Urban Tree Connection
For more than two decades, Urban Tree Connection (UTC) has partnered with residents in Haddington to transition abandoned lots into greening and gardening spaces to address food insecurity, short-dumping, and social isolation. Lots that had been neglected for years are now community assets for recreation and access to growing and healthy foods. Together, these sites comprise a neighborhood food system that annually produces around 4,000 pounds of produce using 100% regenerative growing practices. The food grown is distributed to neighbors through the free door-to-door Food Sovereignty Share program coordinated with West Philly block captains.

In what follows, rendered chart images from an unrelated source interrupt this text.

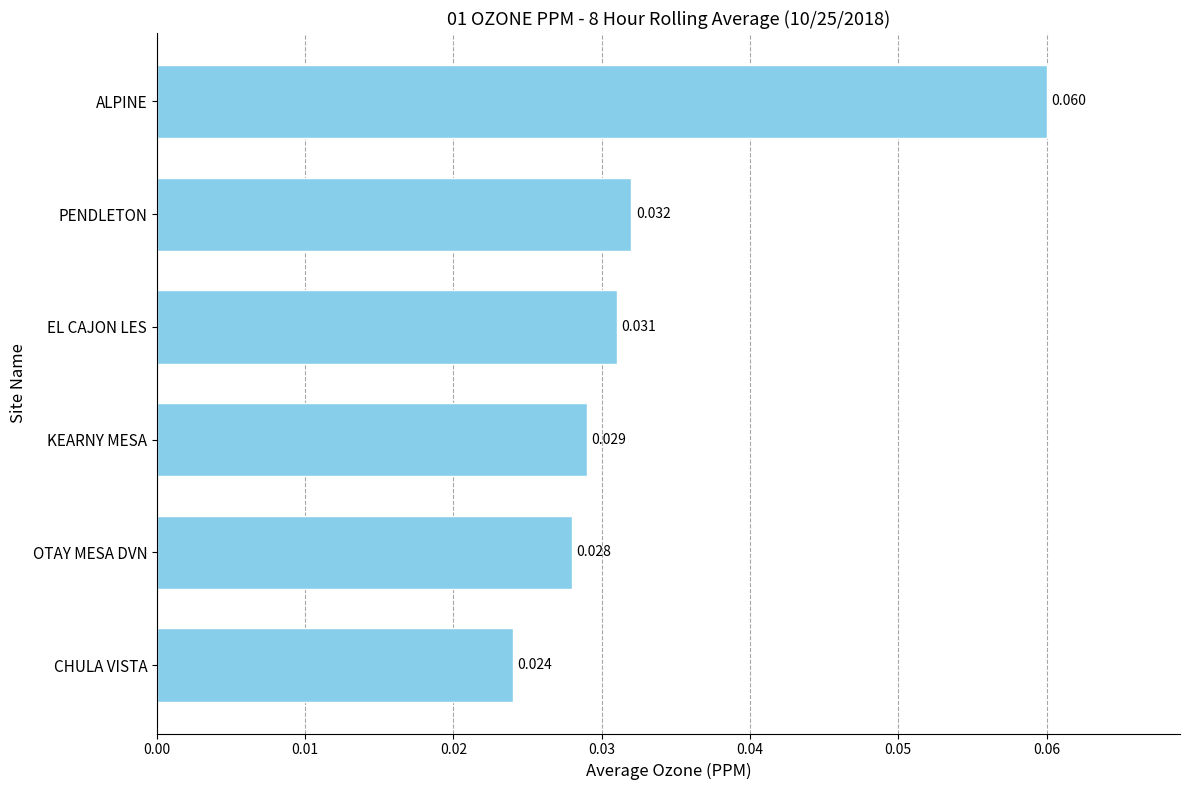

Which has a higher value, OTAY MESA DVN or KEARNY MESA?

KEARNY MESA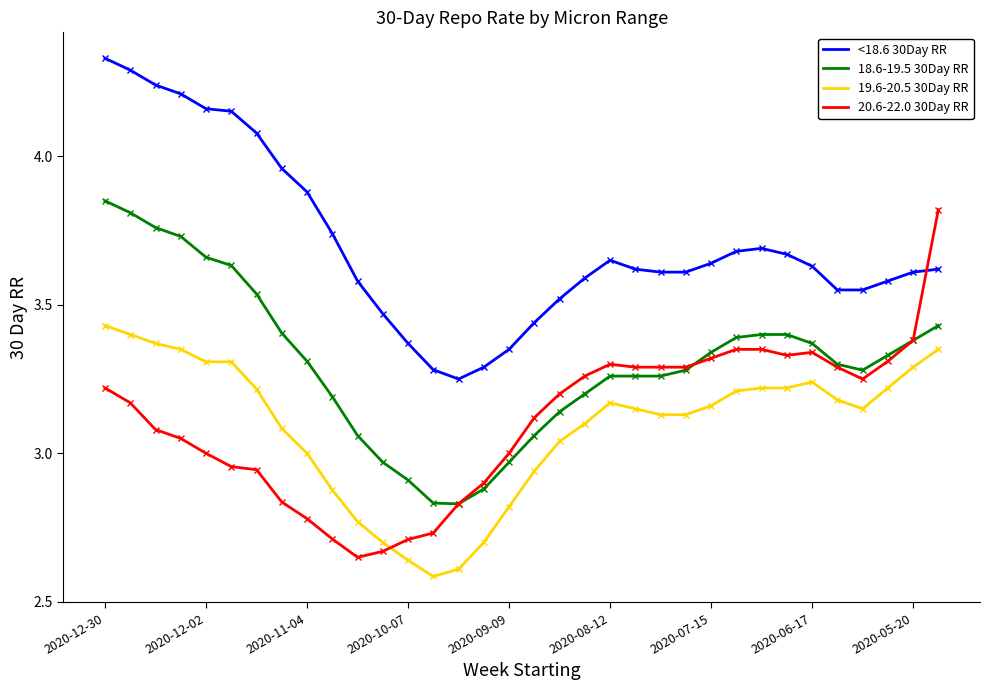

True or false: 18.6-19.5 30Day RR and <18.6 30Day RR cross at least once.

False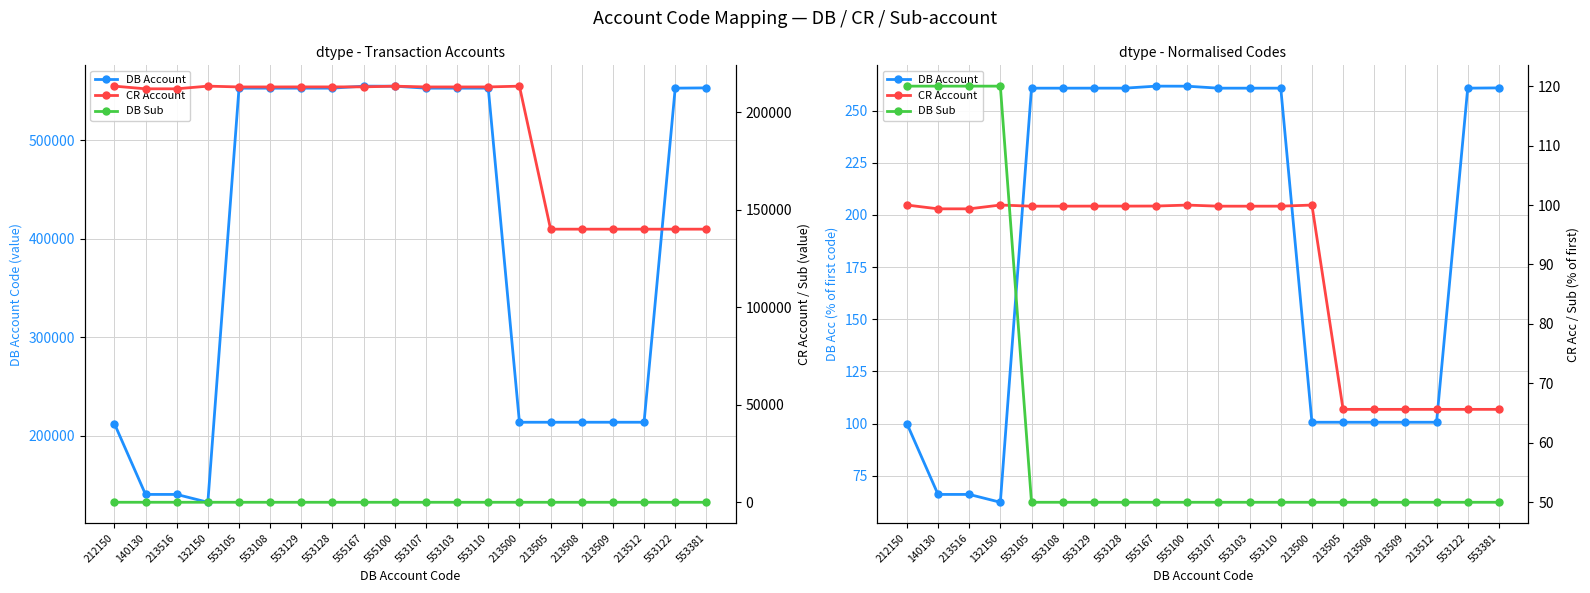

What is the difference between the maximum and second lowest values in the DB Sub series?

70.0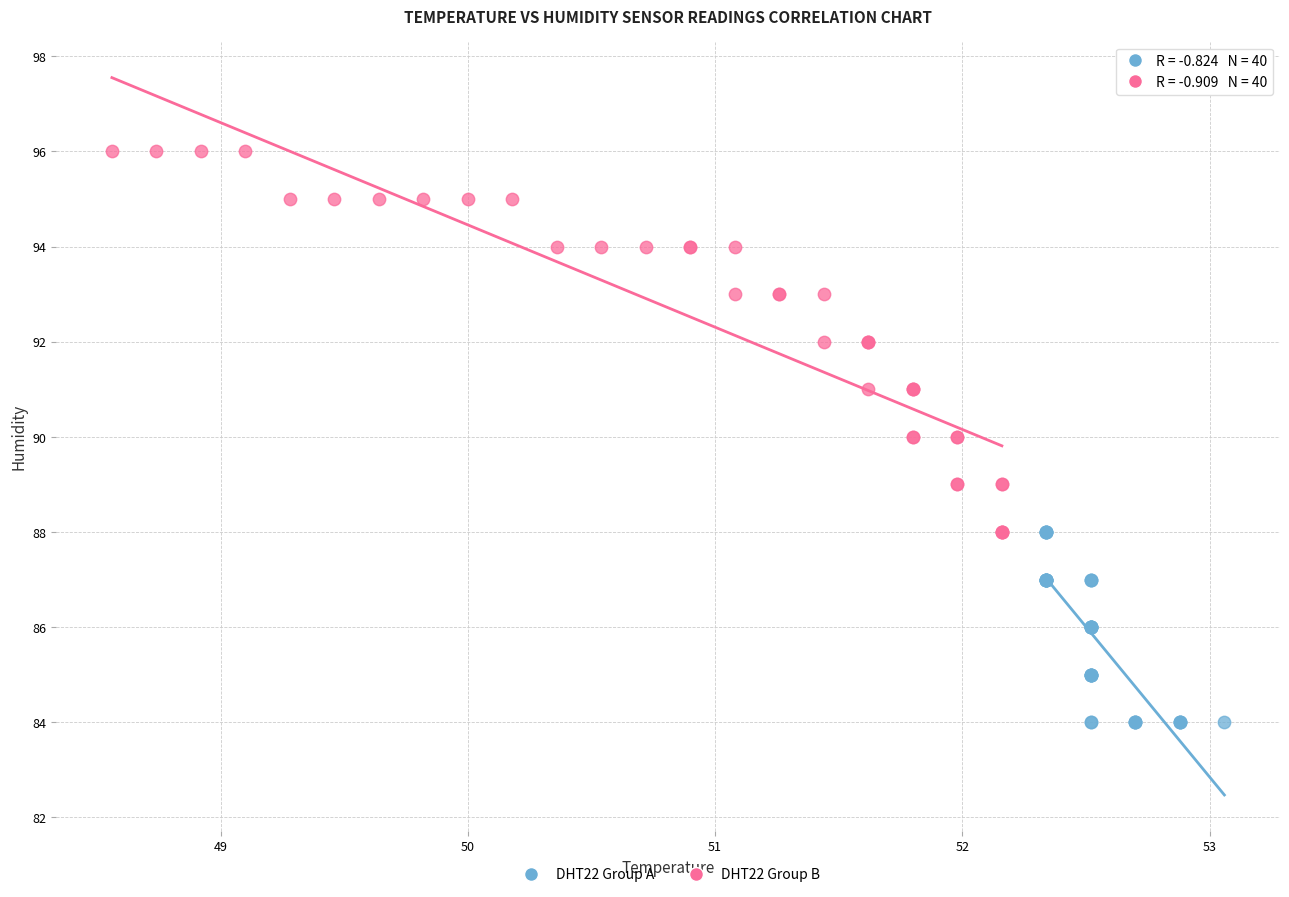

Which series has the widest spread of Y values?

DHT22 Group B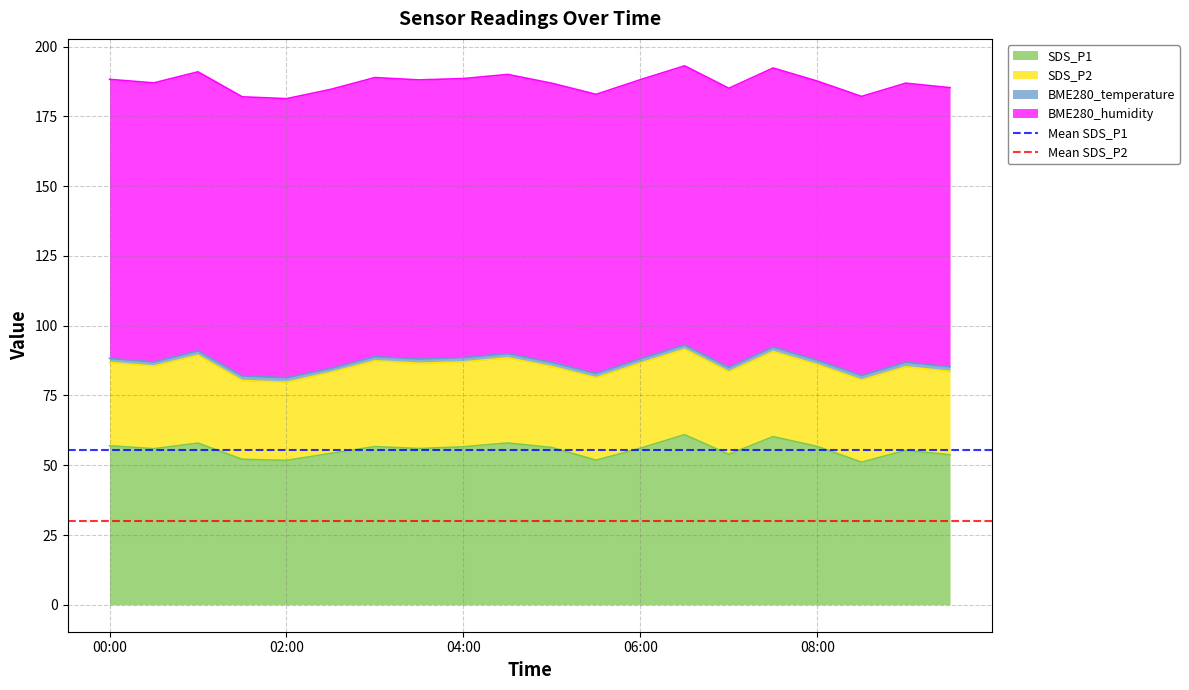

The value of SDS_P1 at 08:00 is 56.7. True or false?

True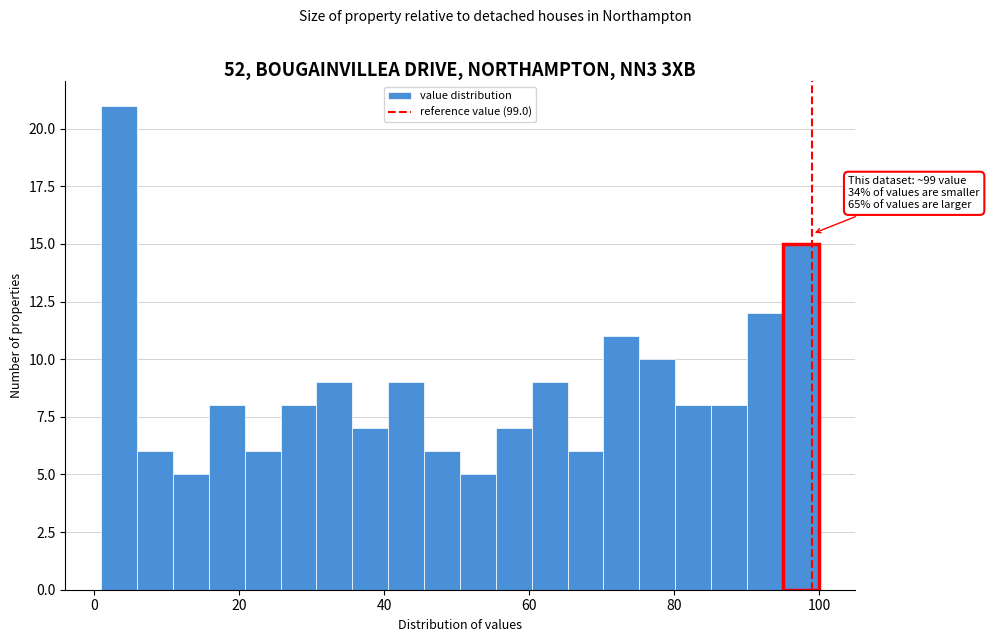

Read against the x-axis, roughly where is the centre of the tallest bar?

4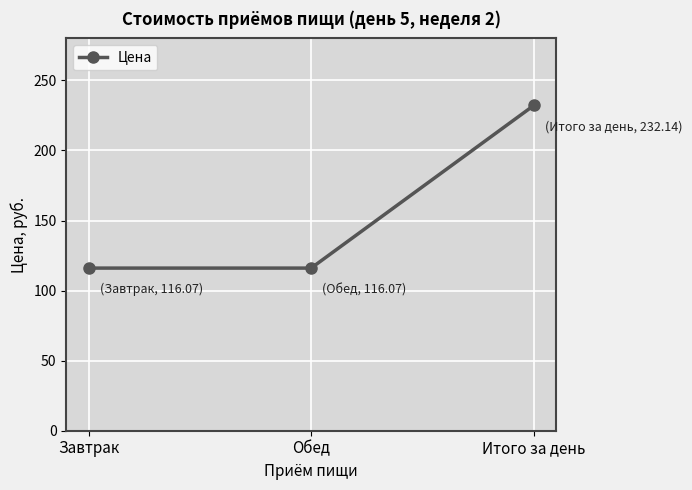

The value at Обед is 116.1. True or false?

True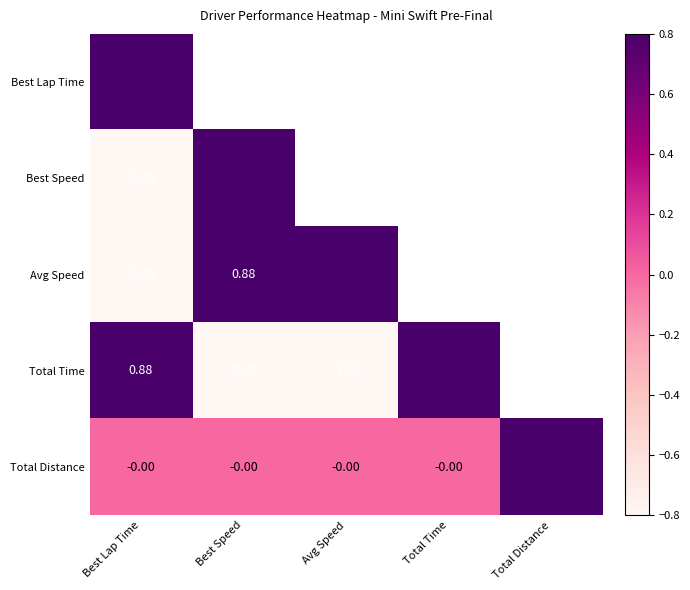

Which category has the highest value in the Avg Speed series?

Avg Speed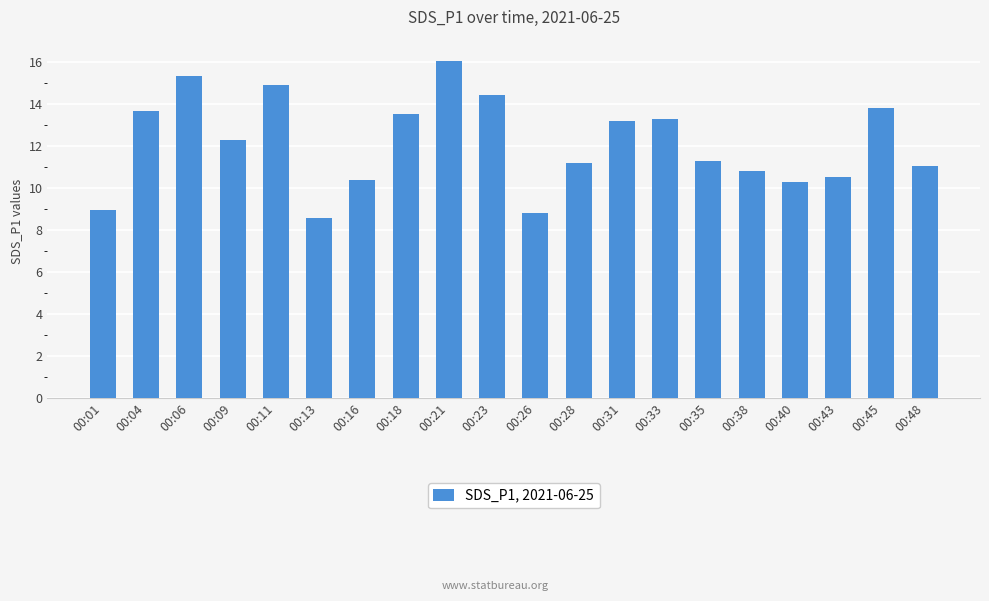

The value at 00:33 is 21.6. True or false?

False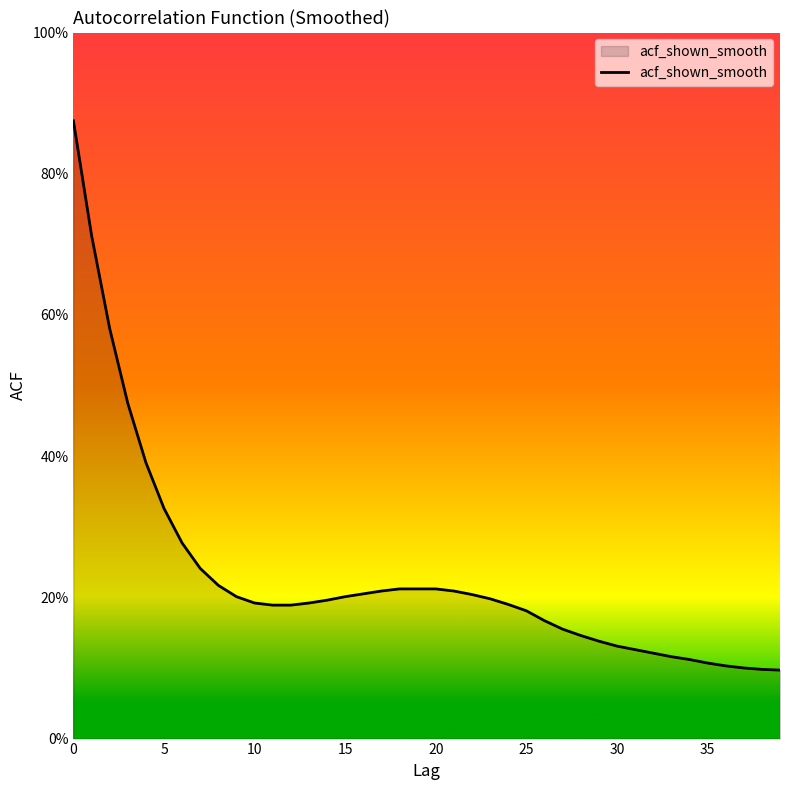

Reading right to left, extract all data points from this chart.

0.1	0.1	0.1	0.1	0.1	0.1	0.1	0.1	0.1	0.1	0.1	0.1	0.2	0.2	0.2	0.2	0.2	0.2	0.2	0.2	0.2	0.2	0.2	0.2	0.2	0.2	0.2	0.2	0.2	0.2	0.2	0.2	0.2	0.3	0.3	0.4	0.5	0.6	0.7	0.9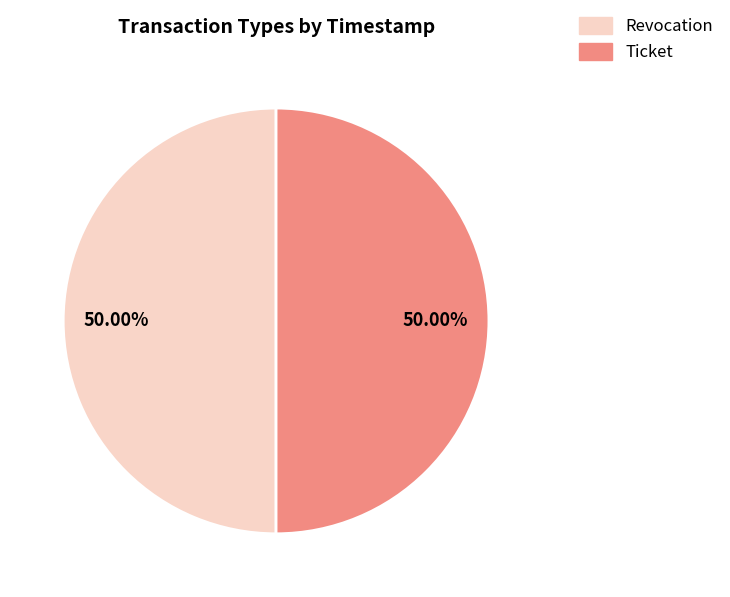

What is the ratio of the value at Revocation to the value at Ticket?

1.0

The CREJ Fund is supporting UTC’s general operations to advance their mission.
VietLead
VietLead’s mission is to develop culturally-centered and community-driven solutions to improve health, increase sovereignty, and develop Vietnamese leadership in solidarity with other working-class communities of color. VietLead programs include food sovereignty, youth organizing, health navigation and healing, civic empowerment, and community defense. VietLead addresses the root of food injustice through providing intergenerational and culturally affirming education and land access to meet one’s food needs. Support from the CREJ Fund will help VietLead continue its garden-based collaboration with Furness High School and expand the program to adult participants. Programming will include collaborating with three classes to integrate urban agriculture and environmental justice into their curriculum, training students on peer community leadership skills and to maintain the garden, and launching Parent and Adult Health and Environmental Justice Workshops with a free you-pick harvest.